New Smiles and Traveled Miles
(Green Note 2000)
by Sidney Bechet-Mandela
Maybe I was expecting too much, knowing Akagi’s impressive resume. As a piano trio record, a tribute to Miles Davis doesn’t seem like a bad idea, especially with a few quality standards thrown in that he was known to play. How could you lose, especially with a Miles Davis alumnus? Well, lets just say, Herbie would’ve made a better tribute record. Heck, maybe all of Miles ‘ key-boys would’ve, from Red Garland to Bobby Irving III. Again, not that’ s it’s a bad idea, but there’s none of Miles spirit in this 12 song snoozer.
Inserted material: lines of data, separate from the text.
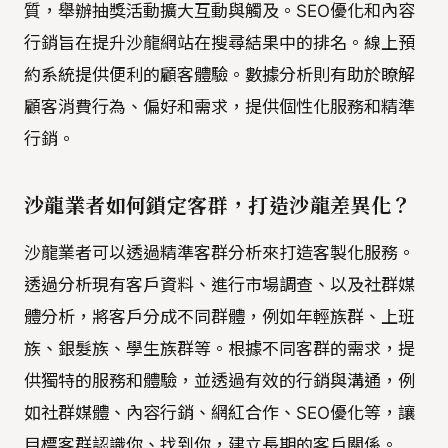
質，舉辦抽獎活動擴大互動與觸及。SEO優化和內容
行銷旨在提升沙龍網站在搜尋結果中的排名。線上預
約系統提供便利的顧客體驗。數據分析則有助於瞭解
顧客消費行為、偏好和需求，提供個性化服務和精準
行銷。
沙龍業者如何鎖定客群，打造沙龍差異化？
沙龍業者可以透過精準客群分析來打造客製化服務。
透過分析現有客戶資料、進行市場調查、以及社群媒
體分析，將客戶分成不同群體，例如年輕族群、上班
族、銀髮族、學生族群等。根據不同客群的需求，提
供獨特的服務和體驗，並透過有效的行銷與溝通，例
如社群媒體、內容行銷、網紅合作、SEO優化等，讓
目標客群認識你、找到你，建立長期的客戶關係。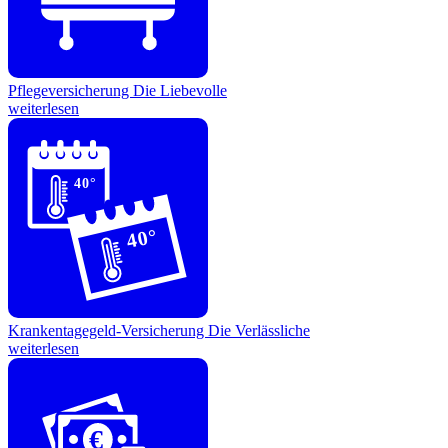
Pflegeversicherung
Die Liebevolle
weiterlesen
40°
40°
Krankentagegeld-Versicherung
Die Verlässliche
weiterlesen
€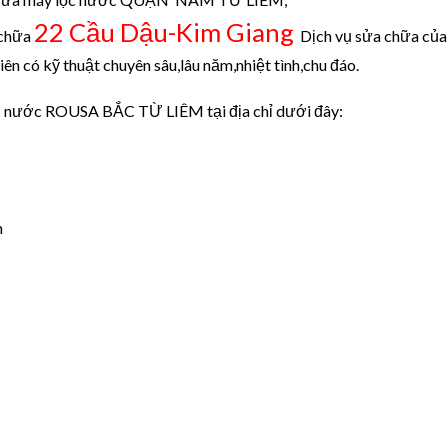
22 Cầu Dậu-Kim Giang
 chữa
Dịch vụ sửa chữa của
ên có kỹ thuật chuyên sâu,lâu năm,nhiệt tình,chu đáo.
lọc nước ROUSA BẮC TỪ LIÊM tại địa chỉ dưới đây:
m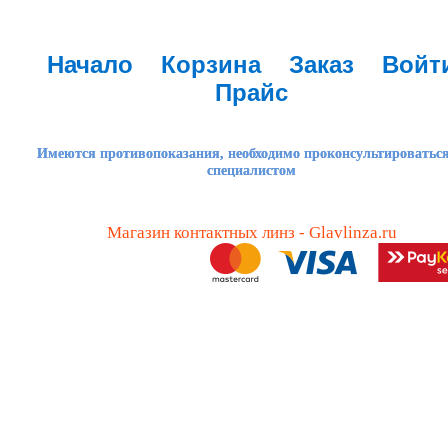
Начало
Корзина
Заказ
Войт
Прайс
Имеются противопоказания, необходимо проконсультироваться
специалистом
Магазин контактных линз - Glavlinza.ru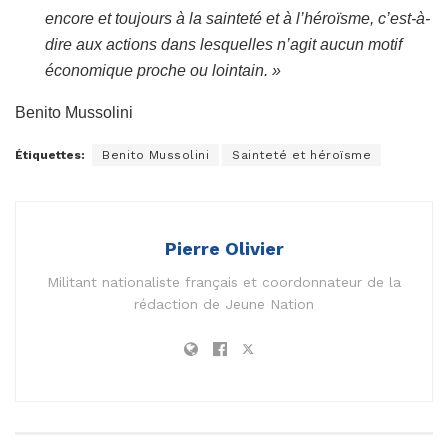
encore et toujours à la sainteté et à l’héroïsme, c’est-à-
dire aux actions dans lesquelles n’agit aucun motif
économique proche ou lointain. »
Benito Mussolini
Étiquettes:
Benito Mussolini
Sainteté et héroïsme
Pierre Olivier
Militant nationaliste français et coordonnateur de la
rédaction de Jeune Nation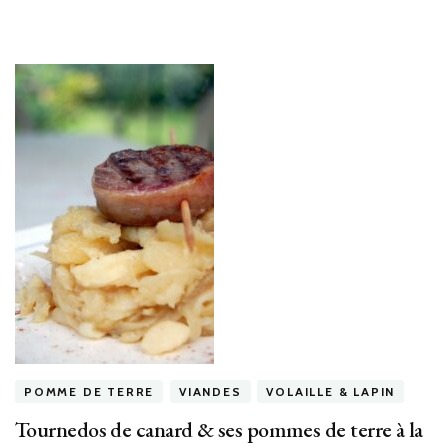
POMME DE TERRE
VIANDES
VOLAILLE & LAPIN
Tournedos de canard & ses pommes de terre à la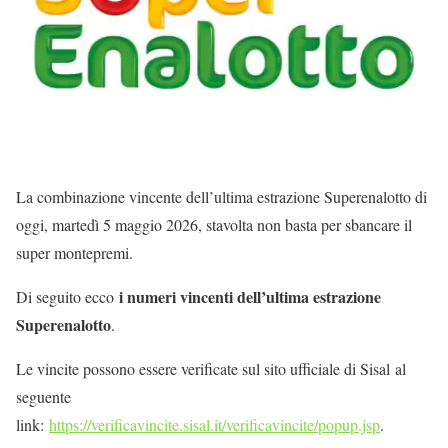
La combinazione vincente dell’ultima estrazione Superenalotto di
oggi, martedì 5 maggio 2026, stavolta non basta per sbancare il
super montepremi.
i numeri vincenti dell’ultima estrazione
Di seguito ecco
Superenalotto
.
Le vincite possono essere verificate sul sito ufficiale di Sisal al
seguente
link:
https://verificavincite.sisal.it/verificavincite/popup.jsp
.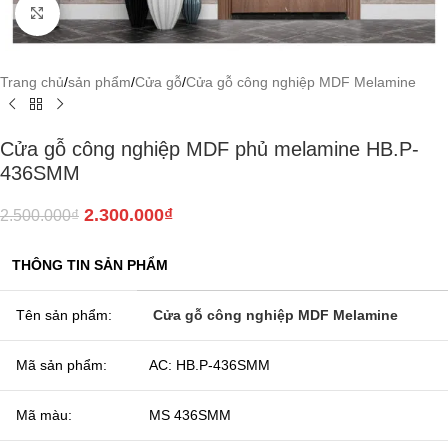
Click to enlarge
Trang chủ
/
sản phẩm
/
Cửa gỗ
/
Cửa gỗ công nghiệp MDF Melamine
Cửa gỗ công nghiệp MDF phủ melamine HB.P-
436SMM
2.300.000
₫
2.500.000
₫
THÔNG TIN SẢN PHẨM
Tên sản phẩm:
Cửa gỗ công nghiệp MDF Melamine
Mã sản phẩm:
AC: HB.P-436SMM
Mã màu:
MS 436SMM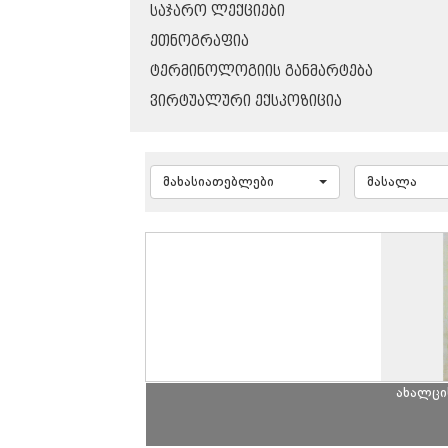
ᲡᲐᲯᲐᲠᲝ ᲚᲔᲥᲪᲘᲔᲑᲘ
ᲔᲗᲜᲝᲒᲠᲐᲤᲘᲐ
ᲢᲔᲠᲛᲘᲜᲝᲚᲝᲒᲘᲘᲡ ᲒᲐᲜᲛᲐᲠᲢᲔᲑᲐ
ᲕᲘᲠᲢᲣᲐᲚᲣᲠᲘ ᲔᲥᲡᲞᲝᲖᲘᲪᲘᲐ
მახასიათებლები
მასალა
ახალცი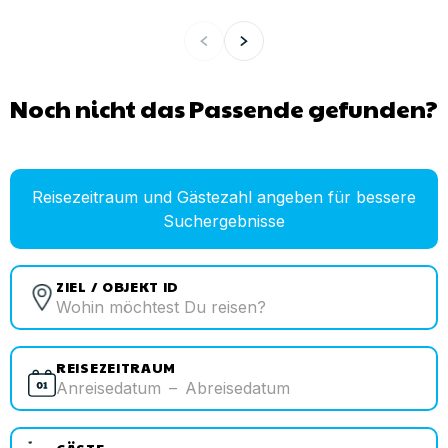
Noch nicht das Passende gefunden?
Reisezeitraum und Gästezahl angeben für bessere
Suchergebnisse
ZIEL / OBJEKT ID
REISEZEITRAUM
Anreisedatum
–
Abreisedatum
Other than a decent version of Miles’ “Petit Machins,” Akagi is self-indulgent and quite introspective. So was Miles you say, yeah, but he always had a stellar supporting cast. Programming the 1947 “Milestones,” next to the 1955 song “Miles,” that became incorrectly known as “Milestones,” was a cute idea, and taking the older more lyrical line a tad slower works, but the latter tune is a hard angular bopper that not only wasn’t written for introspection, it sounds corny when tried. The range of Miles’ music performed here is broad, even going up to the Marcus Miller years, which Akagi was a part of, and performing a tepid version of the bassist’s tribute to Jaco, “Mr. Pastorius.” Usually bad tribute albums just make me want to hear the honored musician. This one just made me want to take it off.